Source passage START

Data and Result Paths

Data and figures are organized in separate folders:

  • data_path — Input directory containing method results (COPF, ProteoForge)
  • output_path — Output directory for aggregated performance data
  • figure_path — Directory for generated plots and figures
notebook_name = "02-GroupingBenchmark"
data_path = "./data/results/"
output_path = f"./data/results/"
figure_path = f"./figures/{notebook_name}/"

# Create the output folder if it does not exist
if not os.path.exists(output_path):
    os.makedirs(output_path)

# Create figure folder structure, if needed
if save_to_folder:
    for i in figure_formats:
        cur_folder = figure_path + i + "/"
        if not os.path.exists(cur_folder):
            os.makedirs(cur_folder)

Source passage END
Dataset excerpts START

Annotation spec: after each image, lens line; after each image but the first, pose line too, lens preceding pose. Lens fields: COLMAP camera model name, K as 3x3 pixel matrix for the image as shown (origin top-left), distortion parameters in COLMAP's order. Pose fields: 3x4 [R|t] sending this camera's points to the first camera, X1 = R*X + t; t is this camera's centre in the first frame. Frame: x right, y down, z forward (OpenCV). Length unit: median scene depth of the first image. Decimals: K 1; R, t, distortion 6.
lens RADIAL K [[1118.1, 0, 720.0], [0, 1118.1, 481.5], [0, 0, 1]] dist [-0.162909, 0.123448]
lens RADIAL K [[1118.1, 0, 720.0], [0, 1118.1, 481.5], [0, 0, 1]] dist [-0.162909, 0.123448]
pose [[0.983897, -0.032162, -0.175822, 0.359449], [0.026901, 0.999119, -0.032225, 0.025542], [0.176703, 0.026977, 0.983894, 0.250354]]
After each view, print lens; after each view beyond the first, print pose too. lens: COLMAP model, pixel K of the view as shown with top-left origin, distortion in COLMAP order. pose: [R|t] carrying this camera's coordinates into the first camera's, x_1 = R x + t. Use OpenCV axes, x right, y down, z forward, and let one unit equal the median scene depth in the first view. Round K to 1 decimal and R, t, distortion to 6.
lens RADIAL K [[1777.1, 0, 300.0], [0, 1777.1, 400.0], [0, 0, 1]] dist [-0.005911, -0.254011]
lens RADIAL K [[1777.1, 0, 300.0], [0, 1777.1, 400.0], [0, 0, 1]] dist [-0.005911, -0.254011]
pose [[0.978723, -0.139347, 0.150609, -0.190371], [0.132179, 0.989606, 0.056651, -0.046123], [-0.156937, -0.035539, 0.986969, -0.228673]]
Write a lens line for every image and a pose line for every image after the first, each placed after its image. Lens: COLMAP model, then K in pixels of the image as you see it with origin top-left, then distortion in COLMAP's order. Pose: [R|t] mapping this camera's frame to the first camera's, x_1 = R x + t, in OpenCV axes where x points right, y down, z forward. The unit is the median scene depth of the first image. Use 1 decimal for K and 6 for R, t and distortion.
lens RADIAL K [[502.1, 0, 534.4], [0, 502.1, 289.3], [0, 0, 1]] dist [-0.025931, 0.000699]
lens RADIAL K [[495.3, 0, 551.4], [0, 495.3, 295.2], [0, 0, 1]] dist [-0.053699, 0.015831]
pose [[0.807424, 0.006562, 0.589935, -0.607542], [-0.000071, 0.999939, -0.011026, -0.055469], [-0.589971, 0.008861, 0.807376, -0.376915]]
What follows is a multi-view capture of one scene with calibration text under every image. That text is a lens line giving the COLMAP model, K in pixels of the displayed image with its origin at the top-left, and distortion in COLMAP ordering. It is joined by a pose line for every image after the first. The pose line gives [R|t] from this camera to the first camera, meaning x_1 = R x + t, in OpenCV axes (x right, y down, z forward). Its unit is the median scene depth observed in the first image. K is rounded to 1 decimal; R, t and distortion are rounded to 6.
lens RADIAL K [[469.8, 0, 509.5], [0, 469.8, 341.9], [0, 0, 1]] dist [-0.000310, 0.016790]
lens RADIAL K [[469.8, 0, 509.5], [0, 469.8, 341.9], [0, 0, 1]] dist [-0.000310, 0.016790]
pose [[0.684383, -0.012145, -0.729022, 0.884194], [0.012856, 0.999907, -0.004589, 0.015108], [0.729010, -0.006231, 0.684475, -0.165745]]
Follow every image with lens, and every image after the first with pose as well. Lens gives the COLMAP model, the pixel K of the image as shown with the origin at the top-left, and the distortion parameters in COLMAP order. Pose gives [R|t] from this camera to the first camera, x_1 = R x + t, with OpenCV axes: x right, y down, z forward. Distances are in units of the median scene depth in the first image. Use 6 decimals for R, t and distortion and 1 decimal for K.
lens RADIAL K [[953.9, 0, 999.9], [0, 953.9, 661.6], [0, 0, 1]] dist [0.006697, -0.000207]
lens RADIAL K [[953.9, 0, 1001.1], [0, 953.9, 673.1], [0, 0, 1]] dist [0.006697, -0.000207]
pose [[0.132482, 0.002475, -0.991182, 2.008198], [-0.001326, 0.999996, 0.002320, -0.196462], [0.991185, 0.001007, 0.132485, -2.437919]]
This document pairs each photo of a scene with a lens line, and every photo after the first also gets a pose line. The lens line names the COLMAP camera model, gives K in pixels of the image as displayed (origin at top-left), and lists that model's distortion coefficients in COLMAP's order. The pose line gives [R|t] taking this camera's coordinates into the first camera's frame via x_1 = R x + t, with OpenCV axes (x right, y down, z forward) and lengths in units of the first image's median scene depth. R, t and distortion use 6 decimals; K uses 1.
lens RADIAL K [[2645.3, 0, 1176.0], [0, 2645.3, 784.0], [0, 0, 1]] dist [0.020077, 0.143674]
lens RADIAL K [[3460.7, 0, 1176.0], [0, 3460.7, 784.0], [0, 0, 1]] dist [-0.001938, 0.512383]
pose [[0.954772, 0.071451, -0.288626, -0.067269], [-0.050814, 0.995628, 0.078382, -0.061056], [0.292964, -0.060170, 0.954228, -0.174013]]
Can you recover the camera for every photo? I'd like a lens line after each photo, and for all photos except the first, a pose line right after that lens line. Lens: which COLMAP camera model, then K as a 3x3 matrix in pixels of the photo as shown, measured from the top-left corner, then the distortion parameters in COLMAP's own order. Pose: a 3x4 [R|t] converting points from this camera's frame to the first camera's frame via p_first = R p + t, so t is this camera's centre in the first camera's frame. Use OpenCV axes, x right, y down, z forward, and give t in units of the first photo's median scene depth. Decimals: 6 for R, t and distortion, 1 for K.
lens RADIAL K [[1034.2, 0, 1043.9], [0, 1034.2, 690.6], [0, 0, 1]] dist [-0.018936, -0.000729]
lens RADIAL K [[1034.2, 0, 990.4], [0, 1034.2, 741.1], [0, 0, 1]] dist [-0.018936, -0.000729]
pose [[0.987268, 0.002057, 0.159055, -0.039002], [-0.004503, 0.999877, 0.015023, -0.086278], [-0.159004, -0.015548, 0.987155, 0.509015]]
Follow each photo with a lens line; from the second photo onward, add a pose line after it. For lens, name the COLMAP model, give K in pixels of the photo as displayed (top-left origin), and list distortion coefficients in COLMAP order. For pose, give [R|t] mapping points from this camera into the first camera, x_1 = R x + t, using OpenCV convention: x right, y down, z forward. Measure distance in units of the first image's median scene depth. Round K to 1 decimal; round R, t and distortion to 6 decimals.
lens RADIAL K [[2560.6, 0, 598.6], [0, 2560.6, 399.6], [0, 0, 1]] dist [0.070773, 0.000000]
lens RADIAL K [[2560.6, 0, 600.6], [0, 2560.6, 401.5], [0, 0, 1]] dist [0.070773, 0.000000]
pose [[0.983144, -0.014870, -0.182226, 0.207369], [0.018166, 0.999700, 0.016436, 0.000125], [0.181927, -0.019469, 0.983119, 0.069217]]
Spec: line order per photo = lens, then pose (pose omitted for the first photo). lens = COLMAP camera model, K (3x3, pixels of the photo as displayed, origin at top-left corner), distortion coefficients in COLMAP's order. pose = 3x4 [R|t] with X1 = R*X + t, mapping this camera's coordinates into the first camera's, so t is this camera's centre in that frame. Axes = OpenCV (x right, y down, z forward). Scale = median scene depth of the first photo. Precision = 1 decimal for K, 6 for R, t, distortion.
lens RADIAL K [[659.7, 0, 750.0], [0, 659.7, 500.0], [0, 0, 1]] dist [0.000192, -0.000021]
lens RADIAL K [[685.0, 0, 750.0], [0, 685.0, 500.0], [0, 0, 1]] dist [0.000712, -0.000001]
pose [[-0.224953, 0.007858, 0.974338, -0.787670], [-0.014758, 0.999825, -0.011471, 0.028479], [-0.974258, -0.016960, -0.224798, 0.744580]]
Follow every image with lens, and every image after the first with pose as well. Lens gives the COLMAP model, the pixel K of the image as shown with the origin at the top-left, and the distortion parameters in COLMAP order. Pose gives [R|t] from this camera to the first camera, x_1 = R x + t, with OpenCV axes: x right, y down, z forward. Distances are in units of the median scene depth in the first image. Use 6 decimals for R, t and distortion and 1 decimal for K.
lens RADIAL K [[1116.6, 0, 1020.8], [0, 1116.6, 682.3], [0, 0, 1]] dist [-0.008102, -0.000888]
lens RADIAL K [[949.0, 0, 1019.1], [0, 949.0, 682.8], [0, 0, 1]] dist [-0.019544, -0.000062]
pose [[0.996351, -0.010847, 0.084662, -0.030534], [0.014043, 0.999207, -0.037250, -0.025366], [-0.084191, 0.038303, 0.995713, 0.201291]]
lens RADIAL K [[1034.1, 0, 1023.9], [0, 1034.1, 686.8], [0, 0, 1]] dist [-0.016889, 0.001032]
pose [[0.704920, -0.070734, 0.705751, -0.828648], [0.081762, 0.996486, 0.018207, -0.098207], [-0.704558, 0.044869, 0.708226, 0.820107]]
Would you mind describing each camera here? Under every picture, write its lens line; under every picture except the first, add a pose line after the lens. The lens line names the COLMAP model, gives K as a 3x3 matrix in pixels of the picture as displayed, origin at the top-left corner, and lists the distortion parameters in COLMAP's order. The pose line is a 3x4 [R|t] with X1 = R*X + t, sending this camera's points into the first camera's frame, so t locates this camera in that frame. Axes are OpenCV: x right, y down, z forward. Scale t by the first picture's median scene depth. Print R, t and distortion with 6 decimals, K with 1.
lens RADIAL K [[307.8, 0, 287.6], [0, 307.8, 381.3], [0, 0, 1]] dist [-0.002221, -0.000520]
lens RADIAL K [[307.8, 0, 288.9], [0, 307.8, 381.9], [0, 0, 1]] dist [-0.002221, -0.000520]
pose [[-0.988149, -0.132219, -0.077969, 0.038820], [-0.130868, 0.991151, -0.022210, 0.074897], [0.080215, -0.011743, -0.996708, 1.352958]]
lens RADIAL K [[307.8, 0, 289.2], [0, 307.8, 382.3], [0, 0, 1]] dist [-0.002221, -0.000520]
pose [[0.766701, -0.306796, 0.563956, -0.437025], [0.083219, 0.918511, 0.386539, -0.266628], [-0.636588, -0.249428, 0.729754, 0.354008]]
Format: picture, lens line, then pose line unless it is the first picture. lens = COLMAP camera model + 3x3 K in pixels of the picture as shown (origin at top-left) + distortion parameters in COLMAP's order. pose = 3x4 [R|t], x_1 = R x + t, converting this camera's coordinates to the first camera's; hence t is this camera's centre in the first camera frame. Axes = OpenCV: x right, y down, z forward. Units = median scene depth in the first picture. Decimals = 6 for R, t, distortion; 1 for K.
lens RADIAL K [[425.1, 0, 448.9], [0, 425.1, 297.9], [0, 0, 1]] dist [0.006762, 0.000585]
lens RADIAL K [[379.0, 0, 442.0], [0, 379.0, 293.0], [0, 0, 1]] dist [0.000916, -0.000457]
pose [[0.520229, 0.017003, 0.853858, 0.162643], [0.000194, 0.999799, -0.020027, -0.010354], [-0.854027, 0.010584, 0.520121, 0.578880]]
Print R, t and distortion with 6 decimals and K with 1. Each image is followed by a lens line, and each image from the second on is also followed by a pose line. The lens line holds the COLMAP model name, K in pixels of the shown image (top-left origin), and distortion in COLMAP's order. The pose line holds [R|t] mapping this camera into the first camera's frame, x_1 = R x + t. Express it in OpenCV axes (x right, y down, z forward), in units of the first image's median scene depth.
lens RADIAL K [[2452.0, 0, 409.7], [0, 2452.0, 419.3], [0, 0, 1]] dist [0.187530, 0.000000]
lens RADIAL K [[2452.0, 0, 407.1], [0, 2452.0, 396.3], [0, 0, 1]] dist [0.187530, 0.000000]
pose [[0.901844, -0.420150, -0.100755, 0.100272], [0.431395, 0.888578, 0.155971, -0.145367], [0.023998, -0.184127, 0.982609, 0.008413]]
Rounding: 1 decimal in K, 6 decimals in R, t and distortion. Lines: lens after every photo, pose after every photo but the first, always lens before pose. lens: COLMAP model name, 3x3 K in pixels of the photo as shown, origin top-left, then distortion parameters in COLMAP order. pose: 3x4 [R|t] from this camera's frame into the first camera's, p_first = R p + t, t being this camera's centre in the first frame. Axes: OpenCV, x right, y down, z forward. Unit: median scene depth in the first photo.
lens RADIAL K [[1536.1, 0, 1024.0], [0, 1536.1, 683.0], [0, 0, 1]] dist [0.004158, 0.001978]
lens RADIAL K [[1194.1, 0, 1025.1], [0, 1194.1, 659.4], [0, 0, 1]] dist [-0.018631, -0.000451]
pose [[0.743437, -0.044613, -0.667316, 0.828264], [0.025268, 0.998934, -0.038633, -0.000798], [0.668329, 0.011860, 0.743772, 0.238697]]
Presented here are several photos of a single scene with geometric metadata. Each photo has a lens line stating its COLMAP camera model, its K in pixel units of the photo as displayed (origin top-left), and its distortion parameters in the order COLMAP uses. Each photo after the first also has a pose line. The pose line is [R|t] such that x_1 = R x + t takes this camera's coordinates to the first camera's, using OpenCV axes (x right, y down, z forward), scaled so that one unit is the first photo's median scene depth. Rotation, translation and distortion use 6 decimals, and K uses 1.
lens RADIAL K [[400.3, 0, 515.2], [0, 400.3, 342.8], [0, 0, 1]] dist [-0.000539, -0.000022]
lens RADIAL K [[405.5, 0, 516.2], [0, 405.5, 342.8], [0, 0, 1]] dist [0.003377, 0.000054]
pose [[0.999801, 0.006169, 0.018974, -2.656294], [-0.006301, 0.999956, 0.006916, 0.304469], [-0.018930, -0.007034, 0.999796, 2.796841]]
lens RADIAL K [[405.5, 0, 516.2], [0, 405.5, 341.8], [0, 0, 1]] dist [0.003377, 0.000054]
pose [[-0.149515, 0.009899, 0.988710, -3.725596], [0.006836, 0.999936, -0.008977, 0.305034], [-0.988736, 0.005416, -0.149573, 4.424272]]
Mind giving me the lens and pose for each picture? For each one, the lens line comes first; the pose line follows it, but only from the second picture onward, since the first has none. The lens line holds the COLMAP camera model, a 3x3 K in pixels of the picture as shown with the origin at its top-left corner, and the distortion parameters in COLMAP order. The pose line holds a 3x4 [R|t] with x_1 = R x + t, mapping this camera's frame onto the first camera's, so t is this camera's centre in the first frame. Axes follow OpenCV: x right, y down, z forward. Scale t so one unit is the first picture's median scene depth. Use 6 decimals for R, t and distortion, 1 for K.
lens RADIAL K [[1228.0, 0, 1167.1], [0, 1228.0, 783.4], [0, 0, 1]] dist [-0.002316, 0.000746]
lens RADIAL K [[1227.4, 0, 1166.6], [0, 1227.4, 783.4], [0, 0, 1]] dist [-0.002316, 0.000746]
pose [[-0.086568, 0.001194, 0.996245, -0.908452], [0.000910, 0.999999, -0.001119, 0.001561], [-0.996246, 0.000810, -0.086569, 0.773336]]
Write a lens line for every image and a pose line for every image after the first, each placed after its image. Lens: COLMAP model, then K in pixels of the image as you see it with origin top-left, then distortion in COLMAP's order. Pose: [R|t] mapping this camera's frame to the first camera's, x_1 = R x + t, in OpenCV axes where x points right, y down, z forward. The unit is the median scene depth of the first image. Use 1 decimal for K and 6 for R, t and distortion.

Dataset excerpts END

> [Tasks to carry out]
a) Reproduce the data paths excerpt word for word, from "# Create the" up to and including "os.makedirs(cur_folder)".
b) Quote the records exactly, from the line with "Presented here are" up to and including the line with "0.000810, -0.086569, 0.773336]]".
The records bear no relation to the data paths excerpt.

> [Solution set]
a)
# Create the output folder if it does not exist
if not os.path.exists(output_path):
    os.makedirs(output_path)

# Create figure folder structure, if needed
if save_to_folder:
    for i in figure_formats:
        cur_folder = figure_path + i + "/"
        if not os.path.exists(cur_folder):
            os.makedirs(cur_folder)

b)
Presented here are several photos of a single scene with geometric metadata. Each photo has a lens line stating its COLMAP camera model, its K in pixel units of the photo as displayed (origin top-left), and its distortion parameters in the order COLMAP uses. Each photo after the first also has a pose line. The pose line is [R|t] such that x_1 = R x + t takes this camera's coordinates to the first camera's, using OpenCV axes (x right, y down, z forward), scaled so that one unit is the first photo's median scene depth. Rotation, translation and distortion use 6 decimals, and K uses 1.
lens RADIAL K [[400.3, 0, 515.2], [0, 400.3, 342.8], [0, 0, 1]] dist [-0.000539, -0.000022]
lens RADIAL K [[405.5, 0, 516.2], [0, 405.5, 342.8], [0, 0, 1]] dist [0.003377, 0.000054]
pose [[0.999801, 0.006169, 0.018974, -2.656294], [-0.006301, 0.999956, 0.006916, 0.304469], [-0.018930, -0.007034, 0.999796, 2.796841]]
lens RADIAL K [[405.5, 0, 516.2], [0, 405.5, 341.8], [0, 0, 1]] dist [0.003377, 0.000054]
pose [[-0.149515, 0.009899, 0.988710, -3.725596], [0.006836, 0.999936, -0.008977, 0.305034], [-0.988736, 0.005416, -0.149573, 4.424272]]
Mind giving me the lens and pose for each picture? For each one, the lens line comes first; the pose line follows it, but only from the second picture onward, since the first has none. The lens line holds the COLMAP camera model, a 3x3 K in pixels of the picture as shown with the origin at its top-left corner, and the distortion parameters in COLMAP order. The pose line holds a 3x4 [R|t] with x_1 = R x + t, mapping this camera's frame onto the first camera's, so t is this camera's centre in the first frame. Axes follow OpenCV: x right, y down, z forward. Scale t so one unit is the first picture's median scene depth. Use 6 decimals for R, t and distortion, 1 for K.
lens RADIAL K [[1228.0, 0, 1167.1], [0, 1228.0, 783.4], [0, 0, 1]] dist [-0.002316, 0.000746]
lens RADIAL K [[1227.4, 0, 1166.6], [0, 1227.4, 783.4], [0, 0, 1]] dist [-0.002316, 0.000746]
pose [[-0.086568, 0.001194, 0.996245, -0.908452], [0.000910, 0.999999, -0.001119, 0.001561], [-0.996246, 0.000810, -0.086569, 0.773336]]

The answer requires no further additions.